Another requirement for receiving a Community Development Block Grant is that the project has to benefit low- to moderate-income people. Woodard said applying towns must have at least 52 percent or higher of low- to moderate-income-level residents.

“These grants that the towns are applying for help promote economic development and enhance the quality of life. And that’s what they’re designed for,” Woodard said.

Three other nearby communities also have recently received matching Community Development Block Grants, Woodard said. When the grant is matching, the community also makes investment into the proposed project, she explained.

The town of Ames, located in Major County, received a grant of $154,200 and will be drilling a new water well.

Woodard said the city of Garber, located east of Enid in Garfield County, received $193,800 for the replacement of water lines.

The town of Nash, located in Grant County, received $155,000 for improvements to the sewer system.

Woodard said the projects in Ames, Garber and Nash are anticipated to be under construction sometime in June.

Community Development Block Grants applications are being submitted for a number of other area communities, Woodard said.

Funds are being sought to replace 40 manholes in the north part of Waukomis, located south of Enid in Garfield County, she said.

“Waukomis, right now, they are being very progressive in updating and improving their infrastructure,” Woodard said.

She said the total project cost for the manhole project will be $200,000. It will be around the first of September before officials receive notification about whether the grant is awarded, Woodard said.

Funding also is being sought through the Oklahoma Department of Transportation for new sidewalks in downtown Waukomis.

Woodard said she will be meeting with ODOT officials on Tuesday concerning the funding of the sidewalks.

She’s also applying for a grant through the Oklahoma Water Resources Board for other water and sewer projects.

Along with seeking grant funding, Waukomis Town Clerk Tosha Tharpe said a $3,180,000 revenue bond issue approved by the town’s board in October 2013 is being used to redo the town’s lagoon and build a water tower in the housing addition of Morris Acres. Tharpe said leftover funds will be used to redo some streets.
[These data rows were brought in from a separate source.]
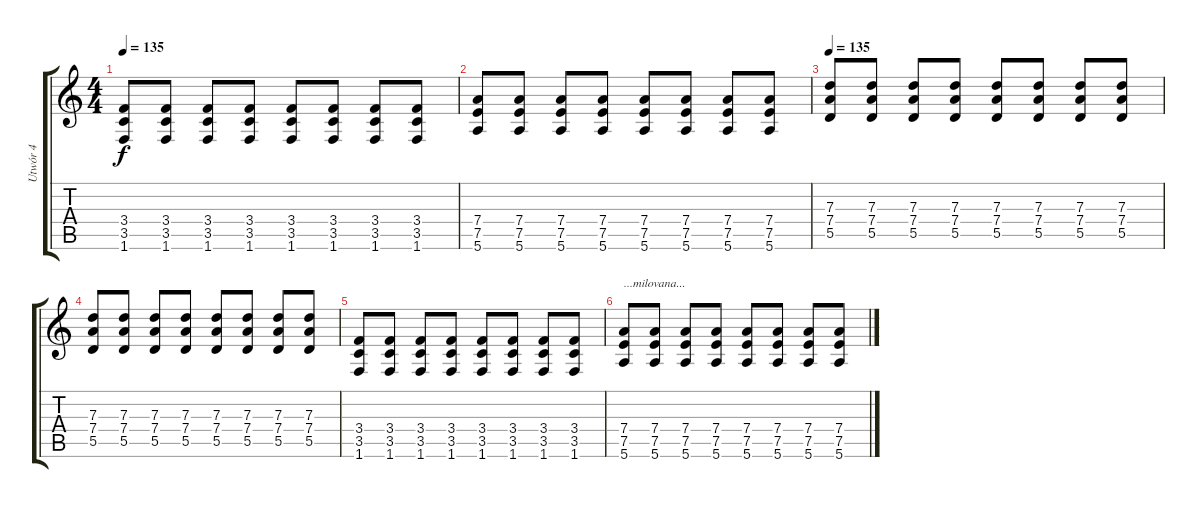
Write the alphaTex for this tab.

\track ("Utwór 4" "Utwór 4") {instrument distortionguitar}
\staff {score tabs}
\tuning (E4 B3 G3 D3 A2 E2) {hide}
\ts (4 4)
\tempo 135
\clef g2
\ks c
(3.4 3.5 1.6).8{dy f} (3.4 3.5 1.6).8 (3.4 3.5 1.6).8 (3.4 3.5 1.6).8 (3.4 3.5 1.6).8 (3.4 3.5 1.6).8 (3.4 3.5 1.6).8 (3.4 3.5 1.6).8 |
(7.4 7.5 5.6).8 (7.4 7.5 5.6).8 (7.4 7.5 5.6).8 (7.4 7.5 5.6).8 (7.4 7.5 5.6).8 (7.4 7.5 5.6).8 (7.4 7.5 5.6).8 (7.4 7.5 5.6).8 |
\tempo 135
(7.3 7.4 5.5).8 (7.3 7.4 5.5).8 (7.3 7.4 5.5).8 (7.3 7.4 5.5).8 (7.3 7.4 5.5).8 (7.3 7.4 5.5).8 (7.3 7.4 5.5).8 (7.3 7.4 5.5).8 |
(7.3 7.4 5.5).8 (7.3 7.4 5.5).8 (7.3 7.4 5.5).8 (7.3 7.4 5.5).8 (7.3 7.4 5.5).8 (7.3 7.4 5.5).8 (7.3 7.4 5.5).8 (7.3 7.4 5.5).8 |
(3.4 3.5 1.6).8 (3.4 3.5 1.6).8 (3.4 3.5 1.6).8 (3.4 3.5 1.6).8 (3.4 3.5 1.6).8 (3.4 3.5 1.6).8 (3.4 3.5 1.6).8 (3.4 3.5 1.6).8 |
(7.4 7.5 5.6).8{txt "...milovana..."} (7.4 7.5 5.6).8 (7.4 7.5 5.6).8 (7.4 7.5 5.6).8 (7.4 7.5 5.6).8 (7.4 7.5 5.6).8 (7.4 7.5 5.6).8 (7.4 7.5 5.6).8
“They’re using that bond money to really do some updates to the infrastructure. And these grants that we’re applying for really are just an additional benefit to the town,” Woodard said.

Woodard is working on a Community Development Block Grant application for Pond Creek, located in Grant County.

If the grant is received, Pond Creek officials will use the funding to complete the final stage of the town’s lagoon system, bringing the system up to Oklahoma Department of Environmental Quality standards, Woodard said.

The total project cost will be $300,000, and the grant would be for $160,000.

When Woodard meets with ODOT on Tuesday, she also will be seeking sidewalk funding for Pond Creek.

Ringwood officials also are hoping to make lagoon repairs with a Community Development Block Grant.

Woodard said a grant application will be made for $219,000 for Ringwood, located in Major County. The total cost of the project will be $377,000.

A Community Development Block Grant application will be submitted for Dover, located in Kingfisher County, for lift station improvements. Woodard said the total project cost will be $248,000 and the town would not be required to match costs.

Woodard said a Community Development Block Grant already has been submitted for Lamont, located in Grant County.

She said a grant in the amount of $150,000 is being requested for drainage system improvements. The total project cost is expected to be $180,000.

An application for a Community Development Block Grant also has been submitted for Wakita, located in Grant County.

Woodard said Wakita is requesting $150,000 for street improvements. She said the project will cost $179,000.

Woodard said the Oklahoma Department of Commerce has just $12.6 million to award statewide through Community Development Block Grants.

“These towns are competing statewide for this funding, and its very competitive,” she said. “It’s an outstanding program.”